Song on the River
- Poetry of Li Bai (Li Po)


- Last updated: 2024-05-04 23:43:08

Song on the River by Li Bai (Li Po)







English Translation

In a ship of spice-wood with unsinkable oars,

Musicians at both ends,we drift along the shores.

We have sweet wine with singing girls to drink our fill,

And so the waves may carry us where'er they will.

Immortals could not fly without their yellow crane;

Unselfish men might follow white gulls to the main.
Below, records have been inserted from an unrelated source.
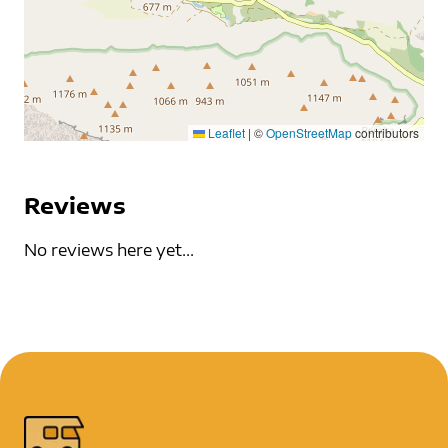
Leaflet
|
©
OpenStreetMap
contributors
Reviews
No reviews here yet...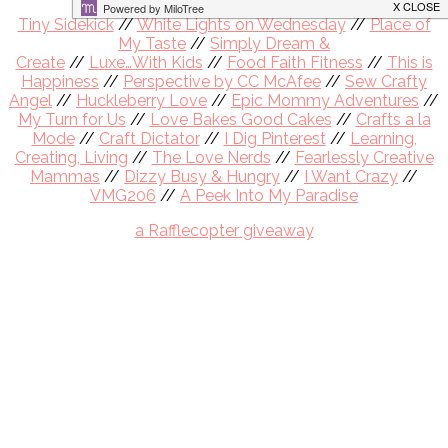
Co-Hosts
Tiny Sidekick
//
White Lights on Wednesday
//
Place of
My Taste
//
Simply Dream &
Create
//
Luxe…With Kids
//
Food Faith Fitness
//
This is
Happiness
//
Perspective by CC McAfee
//
Sew Crafty
Angel
//
Huckleberry Love
//
Epic Mommy Adventures
//
My Turn for Us
//
Love Bakes Good Cakes
//
Crafts a la
Mode
//
Craft Dictator
//
I Dig Pinterest
//
Learning,
Creating, Living
//
The Love Nerds
//
Fearlessly Creative
Mammas
//
Dizzy Busy & Hungry
//
I Want Crazy
//
VMG206
//
A Peek Into My Paradise
a Rafflecopter giveaway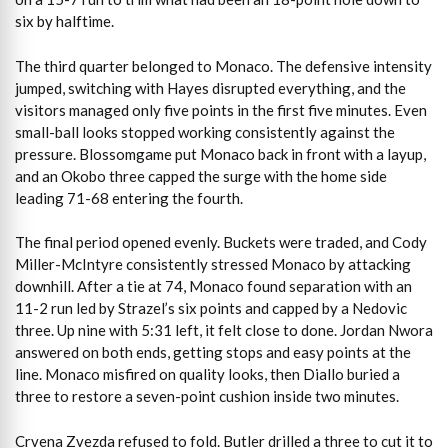
six by halftime.
The third quarter belonged to Monaco. The defensive intensity
jumped, switching with Hayes disrupted everything, and the
visitors managed only five points in the first five minutes. Even
small-ball looks stopped working consistently against the
pressure. Blossomgame put Monaco back in front with a layup,
and an Okobo three capped the surge with the home side
leading 71-68 entering the fourth.
The final period opened evenly. Buckets were traded, and Cody
Miller-McIntyre consistently stressed Monaco by attacking
downhill. After a tie at 74, Monaco found separation with an
11-2 run led by Strazel’s six points and capped by a Nedovic
three. Up nine with 5:31 left, it felt close to done. Jordan Nwora
answered on both ends, getting stops and easy points at the
line. Monaco misfired on quality looks, then Diallo buried a
three to restore a seven-point cushion inside two minutes.
Crvena Zvezda refused to fold. Butler drilled a three to cut it to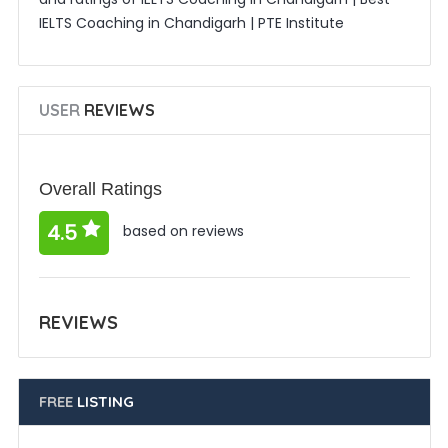
IELTS Coaching in Chandigarh | PTE Institute
USER
REVIEWS
Overall Ratings
4.5
based on reviews
REVIEWS
FREE
LISTING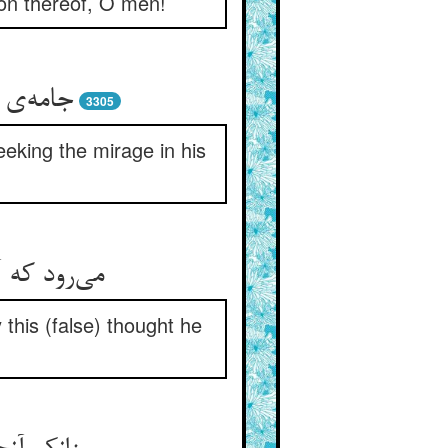
tion thereof, O men!
ای سراب
3305
eeking the mirage in his
ر خویش بست
 this (false) thought he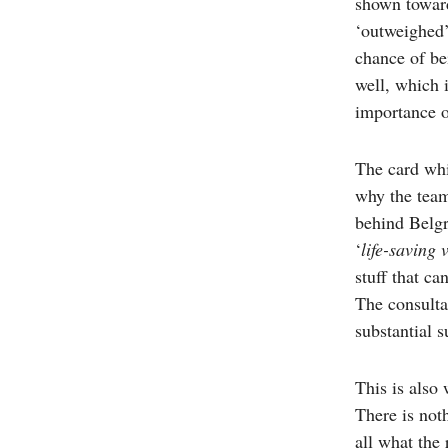
shown toward
‘outweighed’
chance of be
well, which 
importance o
The card whi
why the team
behind Belgr
‘
life-saving 
stuff that c
The consulta
substantial 
This is also
There is not
all what the 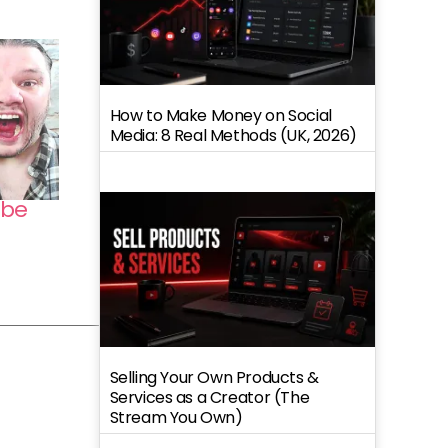
How to Make Money on Social
Media: 8 Real Methods (UK, 2026)
ube
Selling Your Own Products &
Services as a Creator (The
Stream You Own)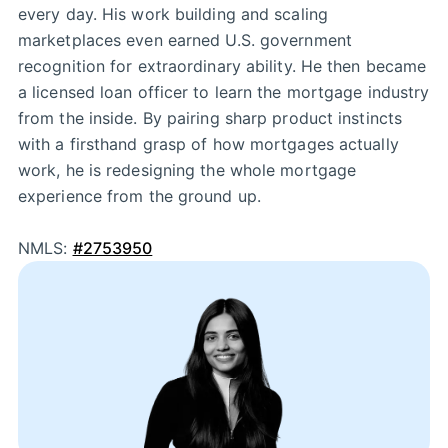
every day. His work building and scaling
marketplaces even earned U.S. government
recognition for extraordinary ability. He then became
a licensed loan officer to learn the mortgage industry
from the inside. By pairing sharp product instincts
with a firsthand grasp of how mortgages actually
work, he is redesigning the whole mortgage
experience from the ground up.
NMLS:
#2753950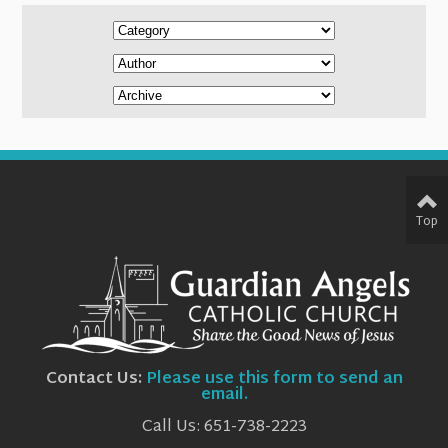
Top
Contact Us:
Please use this form to send an
email.
Call Us: 651-738-2223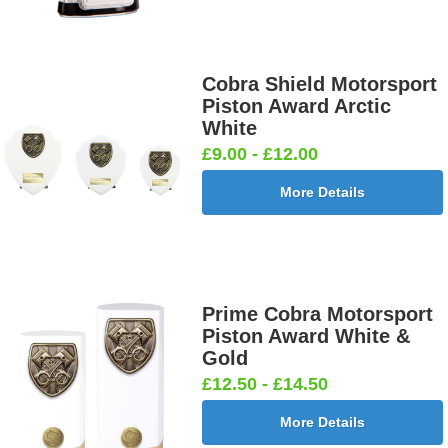
Cobra Shield Motorsport
Piston Award Arctic
White
£9.00 - £12.00
More Details
Prime Cobra Motorsport
Piston Award White &
Gold
£12.50 - £14.50
More Details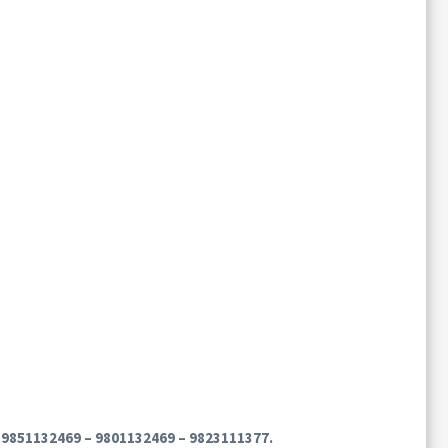
on 9851132469 – 9801132469 – 9823111377.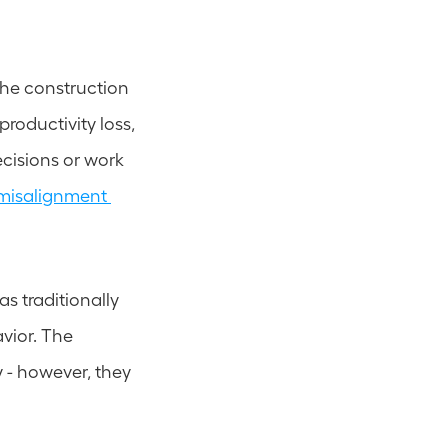
 the construction 
roductivity loss, 
isions or work 
misalignment 
s traditionally 
ior. The 
y - however, they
The verse of Qu Ping shines as bright as sun and moon,

While palaces of Chu vanish like dreams at noon.

Seeing my pen in verve,even the mountains shake;

Hearing my laughter proud,the seaside hermits wake.

If worldly fame and wealth were things to last forever,

Then northwestward would turn the eastward-flowing river.

Qu Yuan(340-270 B.C.)was a loyal minister and great poet in the state of Chu.

Why Chinese poems is so special?
The most distinctive features of Chinese poetry are: concision- many poems are only four lines, and few are much longer than eight; ambiguity- number, tense and parts of speech are often undetermined, creating particularly rich interpretative possibilities; and structure- most poems follow quite strict formal patterns which have beauty in themselves as well as highlighting meaningful contrasts.
How to read a Chinese poem?
Like an English poem, but more so. Everything is there for a reason, so try to find that reason. Think about all the possible connotations, and be aware of the different possibilities of number and tense. Look for contrasts: within lines, between the lines of each couplet and between successive couplets. Above all, don't worry about what the poet meant- find your meaning.